Department of Pediatric and Adolescent Medicine, Division for Neonatology at the University Hospital Frankfurt, Frankfurt am Main, Germany; Institute of Medical Virology and Epidemiology of Viral Diseases, University Hospital Tübingen, Tübingen, Germany; Department of Gynecology and Obstetrics at the Health Center Rheine, Mathias Spital, Rheine, Germany; Em. Director of Department of Gynecology and Obstetrics, Campus Innenstadt and Campus Großhadern of the Ludwig-Maximilians University, Munich, Germany.
Dtsch Arztebl Int. 2017 Jan 27;114(4):45-52. doi: 10.3238/arztebl.2017.0045.
In 0.5-4% of pregnancies, the prospective mother sustains a primary infection with human cytomegalovirus (HCMV). An HCMV infection of the fetus in the first or second trimester can cause complex post-encephalitic impairment of the infant brain, leading to motor and mental retardation, cerebral palsy, epilepsy, retinal defects, and progressive hearing loss.
This review is based on pertinent publications from January 2000 to October 2016 that were retrieved by a selective search in PubMed employing the terms "cytomegalovirus and pregnancy" and "congenital cytomegalovirus."
85-90% of all neonates with HCMV infection are asymptomatic at birth. The main long-term sequela is hearing impairment, which develops in 8-15% of these affected children. Hygienic measures can lower the risk of primary HCMV infection in pregnancy by 50-85%. The first randomized and controlled trial (RCT) of passive immunization with an HCMV-specific hyper - immune globulin (HIG) preparation revealed a trend toward a lower risk of congenital transmission of the virus (30% versus 44% with placebo, p = 0.13). The effect of HIG was more marked in the initial non-randomized trial (15% versus 40%, p = 0.02). The RCT also showed HIG to be associated with a higher frequency of fetal growth retardation and premature birth (13% versus 2%, p = 0.06). Valaciclovir is a further, non-approved treatment option.
In the absence of an active vaccine against HCMV, counseling about hygienic measures may currently be the single most effective way to prevent congenital HCMV infection. Moreover, HCMV serologic testing is recommended in the guideline of the Association of the Scientific Medical Societies in Germany (Arbeitsgemeinschaft der Wissenschaftlichen Medizinischen Fachgesellschaften, AWMF). Further randomized trials of treatment with HIG and with valaciclovir are urgently needed so that the options for the prevention and treatment of congenital HCMV infection can be assessed.

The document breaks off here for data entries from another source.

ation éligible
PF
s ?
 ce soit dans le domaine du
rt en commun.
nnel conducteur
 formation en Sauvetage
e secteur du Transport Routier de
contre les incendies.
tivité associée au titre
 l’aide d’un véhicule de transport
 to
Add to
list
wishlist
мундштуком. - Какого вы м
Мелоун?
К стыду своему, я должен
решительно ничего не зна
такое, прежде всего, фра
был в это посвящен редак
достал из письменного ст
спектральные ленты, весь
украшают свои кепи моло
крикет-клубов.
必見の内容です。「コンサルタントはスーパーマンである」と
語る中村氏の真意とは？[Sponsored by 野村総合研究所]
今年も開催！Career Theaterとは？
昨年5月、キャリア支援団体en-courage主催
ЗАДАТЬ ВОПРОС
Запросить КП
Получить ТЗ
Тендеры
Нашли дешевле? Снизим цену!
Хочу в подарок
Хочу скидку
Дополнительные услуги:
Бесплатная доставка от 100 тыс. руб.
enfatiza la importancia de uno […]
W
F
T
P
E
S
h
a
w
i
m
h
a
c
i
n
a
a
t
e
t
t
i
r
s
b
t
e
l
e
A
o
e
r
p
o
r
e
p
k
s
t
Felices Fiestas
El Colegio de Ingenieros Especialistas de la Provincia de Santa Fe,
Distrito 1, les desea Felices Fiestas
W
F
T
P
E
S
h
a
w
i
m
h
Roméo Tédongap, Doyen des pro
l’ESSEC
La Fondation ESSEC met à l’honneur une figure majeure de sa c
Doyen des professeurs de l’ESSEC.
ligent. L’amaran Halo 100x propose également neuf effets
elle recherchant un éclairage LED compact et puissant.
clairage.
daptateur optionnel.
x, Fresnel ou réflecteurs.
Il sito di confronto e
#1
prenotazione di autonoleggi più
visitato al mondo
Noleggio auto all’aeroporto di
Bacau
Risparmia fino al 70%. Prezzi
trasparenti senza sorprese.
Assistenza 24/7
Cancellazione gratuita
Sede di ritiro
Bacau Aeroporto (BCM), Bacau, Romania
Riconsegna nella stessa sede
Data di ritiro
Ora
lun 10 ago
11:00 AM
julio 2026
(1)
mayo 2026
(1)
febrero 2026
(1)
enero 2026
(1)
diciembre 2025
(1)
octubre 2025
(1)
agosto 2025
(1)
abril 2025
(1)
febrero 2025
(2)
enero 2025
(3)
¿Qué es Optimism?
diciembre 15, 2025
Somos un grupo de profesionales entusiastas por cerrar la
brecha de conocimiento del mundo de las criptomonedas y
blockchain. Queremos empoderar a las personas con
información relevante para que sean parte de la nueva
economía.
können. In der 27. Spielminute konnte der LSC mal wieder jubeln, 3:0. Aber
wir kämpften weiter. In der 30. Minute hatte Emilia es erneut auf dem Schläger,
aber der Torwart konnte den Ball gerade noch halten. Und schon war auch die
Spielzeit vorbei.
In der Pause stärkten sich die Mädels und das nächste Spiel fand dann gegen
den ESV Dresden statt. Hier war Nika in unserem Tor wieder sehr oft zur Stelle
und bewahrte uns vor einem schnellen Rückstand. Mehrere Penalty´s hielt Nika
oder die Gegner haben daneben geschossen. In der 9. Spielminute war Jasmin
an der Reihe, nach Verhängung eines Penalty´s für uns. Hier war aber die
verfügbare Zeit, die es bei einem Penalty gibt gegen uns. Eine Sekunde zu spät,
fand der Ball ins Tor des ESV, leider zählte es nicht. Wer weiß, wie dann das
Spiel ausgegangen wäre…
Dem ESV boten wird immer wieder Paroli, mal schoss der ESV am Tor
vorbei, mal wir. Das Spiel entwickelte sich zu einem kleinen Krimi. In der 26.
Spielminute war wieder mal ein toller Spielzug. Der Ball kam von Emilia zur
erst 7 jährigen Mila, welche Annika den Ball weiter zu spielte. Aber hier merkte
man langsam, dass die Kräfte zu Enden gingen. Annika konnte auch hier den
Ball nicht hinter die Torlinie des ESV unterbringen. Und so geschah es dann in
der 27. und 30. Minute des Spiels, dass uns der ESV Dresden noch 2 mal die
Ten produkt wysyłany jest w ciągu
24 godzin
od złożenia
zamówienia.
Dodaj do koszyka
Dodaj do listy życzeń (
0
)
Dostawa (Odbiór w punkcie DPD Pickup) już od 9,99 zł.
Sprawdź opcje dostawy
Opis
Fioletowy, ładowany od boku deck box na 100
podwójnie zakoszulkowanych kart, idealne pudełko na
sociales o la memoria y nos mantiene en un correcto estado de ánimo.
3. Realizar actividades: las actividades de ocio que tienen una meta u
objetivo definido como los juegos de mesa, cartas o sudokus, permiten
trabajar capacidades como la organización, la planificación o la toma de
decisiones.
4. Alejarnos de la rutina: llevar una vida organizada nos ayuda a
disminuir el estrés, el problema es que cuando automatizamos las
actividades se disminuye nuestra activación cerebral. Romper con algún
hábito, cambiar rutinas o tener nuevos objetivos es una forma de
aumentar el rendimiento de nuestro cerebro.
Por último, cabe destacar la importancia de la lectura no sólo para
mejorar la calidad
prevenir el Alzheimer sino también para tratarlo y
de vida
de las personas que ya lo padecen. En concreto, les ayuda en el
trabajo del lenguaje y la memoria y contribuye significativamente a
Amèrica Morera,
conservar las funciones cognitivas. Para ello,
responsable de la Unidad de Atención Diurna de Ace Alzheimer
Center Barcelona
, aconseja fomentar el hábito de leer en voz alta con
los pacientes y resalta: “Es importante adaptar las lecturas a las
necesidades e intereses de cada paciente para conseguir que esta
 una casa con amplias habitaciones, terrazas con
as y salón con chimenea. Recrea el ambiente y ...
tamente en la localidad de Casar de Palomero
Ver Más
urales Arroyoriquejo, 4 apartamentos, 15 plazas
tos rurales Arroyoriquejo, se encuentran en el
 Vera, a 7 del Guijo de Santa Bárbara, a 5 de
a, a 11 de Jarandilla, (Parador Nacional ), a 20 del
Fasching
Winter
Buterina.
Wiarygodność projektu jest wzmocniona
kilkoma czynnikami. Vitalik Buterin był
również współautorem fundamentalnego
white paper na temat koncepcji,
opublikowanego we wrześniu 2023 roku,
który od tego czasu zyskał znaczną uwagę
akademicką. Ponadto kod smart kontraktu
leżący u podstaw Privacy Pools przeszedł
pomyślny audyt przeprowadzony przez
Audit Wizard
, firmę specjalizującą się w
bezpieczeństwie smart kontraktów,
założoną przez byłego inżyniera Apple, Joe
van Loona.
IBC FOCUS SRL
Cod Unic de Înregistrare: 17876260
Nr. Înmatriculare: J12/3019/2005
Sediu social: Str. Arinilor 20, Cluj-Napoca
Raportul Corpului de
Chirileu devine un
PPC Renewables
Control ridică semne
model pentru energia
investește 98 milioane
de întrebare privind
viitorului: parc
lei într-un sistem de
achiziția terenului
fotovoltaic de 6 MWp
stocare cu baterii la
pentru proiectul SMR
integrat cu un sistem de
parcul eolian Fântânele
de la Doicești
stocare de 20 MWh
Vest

在 0.5-4%的妊娠中,孕妇会初次感染人巨细胞病毒(HCMV)。妊娠 1 或 2 个月时胎儿感染 HCMV 可能导致婴儿大脑出现复杂的脑炎后损伤,导致运动和精神发育迟缓、脑瘫、癫痫、视网膜缺陷和进行性听力损失。
本综述基于 2000 年 1 月至 2016 年 10 月期间的相关出版物,采用选择性搜索在 PubMed 中检索了使用“巨细胞病毒和妊娠”和“先天性巨细胞病毒”这两个术语的文章。
所有 HCMV 感染新生儿中,85-90%在出生时无症状。主要的长期后遗症是听力损伤,这些受影响儿童中有 8-15%会发展为听力损伤。卫生措施可将妊娠期间初次 HCMV 感染的风险降低 50-85%。首例针对 HCMV 特异性高免疫球蛋白(HIG)制剂的被动免疫的随机对照试验(RCT)显示,病毒先天性传播的风险呈降低趋势(用 HIG 治疗组为 30%,安慰剂组为 44%,p=0.13)。最初的非随机试验中 HIG 的效果更为显著(用 HIG 治疗组为 15%,安慰剂组为 40%,p=0.02)。RCT 还表明 HIG 与胎儿生长迟缓及早产的发生频率较高有关(用 HIG 治疗组为 13%,安慰剂组为 2%,p=0.06)。伐昔洛韦是另一种未经批准的治疗选择。
在缺乏针对 HCMV 的活性疫苗的情况下,关于卫生措施的咨询可能是目前预防先天性 HCMV 感染的唯一最有效方法。此外,德国科学医学专业协会联合会(Arbeitsgemeinschaft der Wissenschaftlichen Medizinischen Fachgesellschaften,AWMF)的指南建议进行 HCMV 血清学检测。迫切需要进一步开展 HIG 和伐昔洛韦治疗的随机试验,以便评估预防和治疗先天性 HCMV 感染的选择。